Text passage ::
Iron speciation data for the late Archean Mount McRae Shale provide evidence for a euxinic (anoxic and sulfidic) water column 2.5 billion years ago. Sulfur isotope data compiled from the same stratigraphic section suggest that euxinic conditions were stimulated by an increase in oceanic sulfate concentrations resulting from weathering of continental sulfide minerals exposed to an atmosphere with trace amounts of photosynthetically produced oxygen. Variability in local organic matter flux likely confined euxinic conditions to midportions of the water column on the basin margin. These findings indicate that euxinic conditions may have been common on a variety of spatial and temporal scales both before and immediately after the Paleoproterozoic rise in atmospheric oxygen, hinting at previously unexplored texture and variability in deep ocean chemistry during Earth’s early history.

The first two billion years of Earth’s history were characterized by little to no free atmospheric oxygen (1, 2). A large body of evidence points to a sharp rise in the concentration of atmospheric O2 during the Paleoproterozoic between 2.45 and 2.32 billion years ago (Ga) (13), but the history of deep ocean oxygenation is less well-known. The deposition of banded iron formations (BIF) during the Archean and early Proterozoic (~3.8 to 1.8 Ga) has been taken to imply that deep ocean water masses were anoxic and rich in dissolved ferrous iron (Fe2+) derived from high-temperature weathering of seafloor basalt under low oceanic sulfate (SO42–) concentrations (4, 5). Reducing and iron-rich (ferruginous) deep ocean conditions are thought to have persisted for most of Earth’s early history, although a relative paucity of BIF between 2.4 and 2.0 Ga (6) has rendered deep ocean chemistry during this period obscure. In any case, the cessation of BIF deposition at ~1.8 Ga is generally linked to the accumulation of oxygen in the atmosphere through the eventual removal of Fe2+ from the ocean either as ferric (hydr)oxides (7) or as pyrite in euxinic basins (8). A corollary of the latter model is that oxidative delivery of sulfate to the ocean was not sufficient to remove reactive iron through microbial sulfide production before ~1.8 Ga. However, recent studies of the late Archean Mount McRae Shale suggest that oxidative sulfur cycling may have preceded the Paleoproterozoic rise in atmospheric oxygen (9) and that conditions sufficient to authigenically enrich molybdenum (Mo) in marine sediments existed at ~2.5 Ga (10). On the modern Earth, substantial enrichment of Mo into sediments occurs after the conversion of soluble molybdate (MoO42–) to particle-reactive thiomolybdates (MoO4-xSx2–) in stable sulfidic environments (11), indicating that the Mo enrichments seen in the Mount McRae Shale may have resulted from the development of a euxinic water column in association with increased oxidative transport of crustal sulfur as SO42–.

Stored data entries:

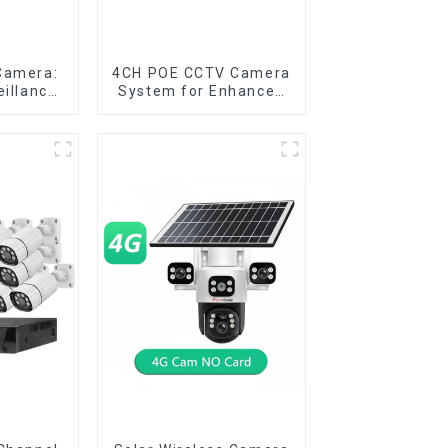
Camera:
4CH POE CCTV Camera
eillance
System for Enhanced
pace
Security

...

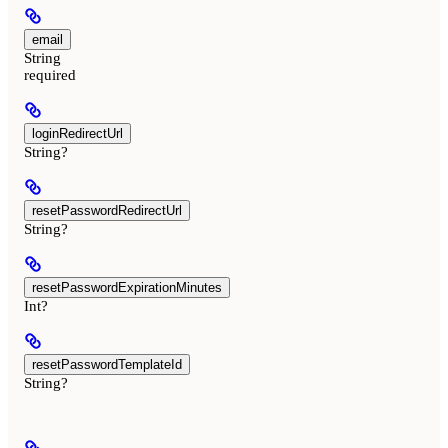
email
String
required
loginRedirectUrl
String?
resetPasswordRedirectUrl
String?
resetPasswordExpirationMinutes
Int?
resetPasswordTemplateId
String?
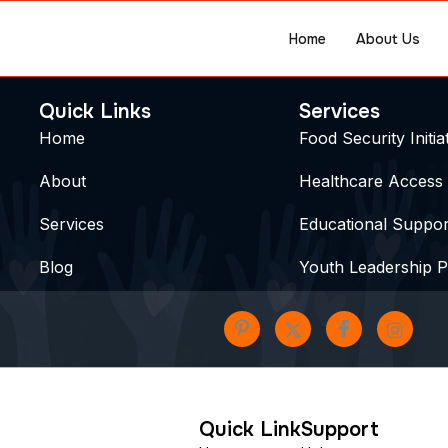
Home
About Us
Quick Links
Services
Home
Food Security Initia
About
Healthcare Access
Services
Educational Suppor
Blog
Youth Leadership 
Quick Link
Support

==

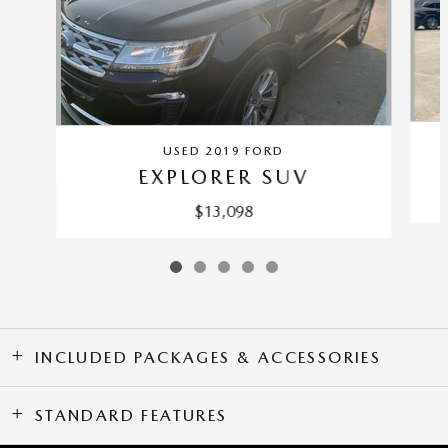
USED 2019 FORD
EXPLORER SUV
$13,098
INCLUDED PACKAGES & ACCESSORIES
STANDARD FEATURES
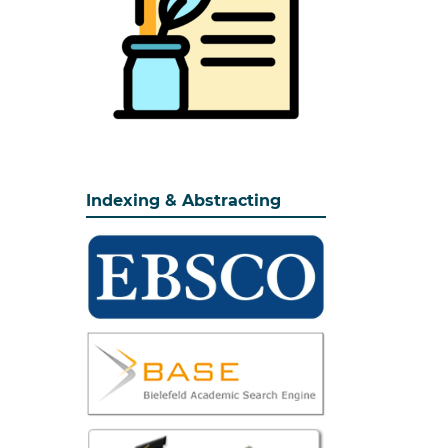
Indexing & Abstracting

Prompt A :: In the records, duplicate the lines from the one containing "USED 2019 FORD" up to and including the one containing "Indexing & Abstracting". Leave the pictures out of your answer.
Prompt B :: Go on with the passage about euxinic conditions in the Mount McRae Shale from where it stops.

Response area A ::
USED 2019 FORD
EXPLORER SUV
$13,098
INCLUDED PACKAGES & ACCESSORIES
STANDARD FEATURES
Indexing & Abstracting

Response area B ::
To examine the possibility of euxinia during the late Archean, we analyzed iron mineral speciation in the Mount McRae Shale (12). The distribution of iron among different biogeochemically labile mineral phases (“highly reactive iron”) can reveal local redox conditions (13, 14). Highly reactive iron (FeHR) is defined as the sum of pyrite iron (FePY) and iron in phases that are reactive to hydrogen sulfide (H2S) on short diagenetic time scales, such as ferric oxides (Feox), magnetite (Femag), and iron present as carbonate (Fecarb). In modern sediments from oxic continental margins and the deep sea, FeHR makes up 6 to 38% of the total sedimentary iron (FeT) (i.e., FeHR/FeT = 0.06 to 0.38); an average FeHR/FeT ratio of 0.26 ± 0.08 defines the modern siliciclastic baseline (13). Values for FeHR/FeT that are elevated above this siliciclastic background suggest reactive iron input that is decoupled from detrital sources, an indication of iron transport and scavenging within an anoxic water column (15). We also look toward total iron enrichments (expressed as FeT/Al ratios) as an indicator of water column anoxia (16, 17).

If FeHR/FeT and FeT/Al data provide evidence for anoxia, the ratio FePY/FeHR can be used to distinguish between anoxic but nonsulfidic conditions and anoxic water columns containing free H2S (euxinic). This approach is based on the simple premise that under anoxic conditions dissolved Fe2+ and dissolved H2S cannot coexist in abundance in solution because of the insolubility of iron sulfide phases, and therefore high values for FePY/FeHR indicate H2S-dominated water column chemistry. For confirmation, we also measured degree of pyritization (DOP) as a conservative indicator of iron-limited pyrite formation and euxinia (12, 17). The distribution of highly reactive Fe species in the Mount McRae Shale is shown in Fig. 1, along with FeT/Al, bulk molybdenum (Mo), and organic carbon (TOC) concentrations from (10). We focus here on the pyritic and organic-rich lower shale interval (LSI) and upper shale interval (USI). Ferric oxides make up a small proportion of FeHR for the entire sequence analyzed here, indicating water column and/or pore fluid conditions that were reducing with respect to iron (Fig. 1). Values for FeHR/FeT and FeT/Al are elevated throughout, suggesting that the entire sequence was deposited beneath an anoxic water column. In a few instances, FePY/FeHR values in the LSI approach a threshold (FePY/FeHR ≥ 0.8) interpreted to reflect euxinia when paired with evidence for anoxic deposition (14, 18); however, the average FePY/FeHR for this unit (0.55 ± 0.20) suggests a predominance of ferruginous conditions. Variations in FeHR within the LSI are governed by differences in Fecarb rather than FePY (fig. S2). These data are consistent with sulfate reduction and pyrite formation within or beneath an anoxic water column, but with reactive Fe in excess of dissolved H2S such that H2S did not persist in the pore fluids or water column during LSI deposition.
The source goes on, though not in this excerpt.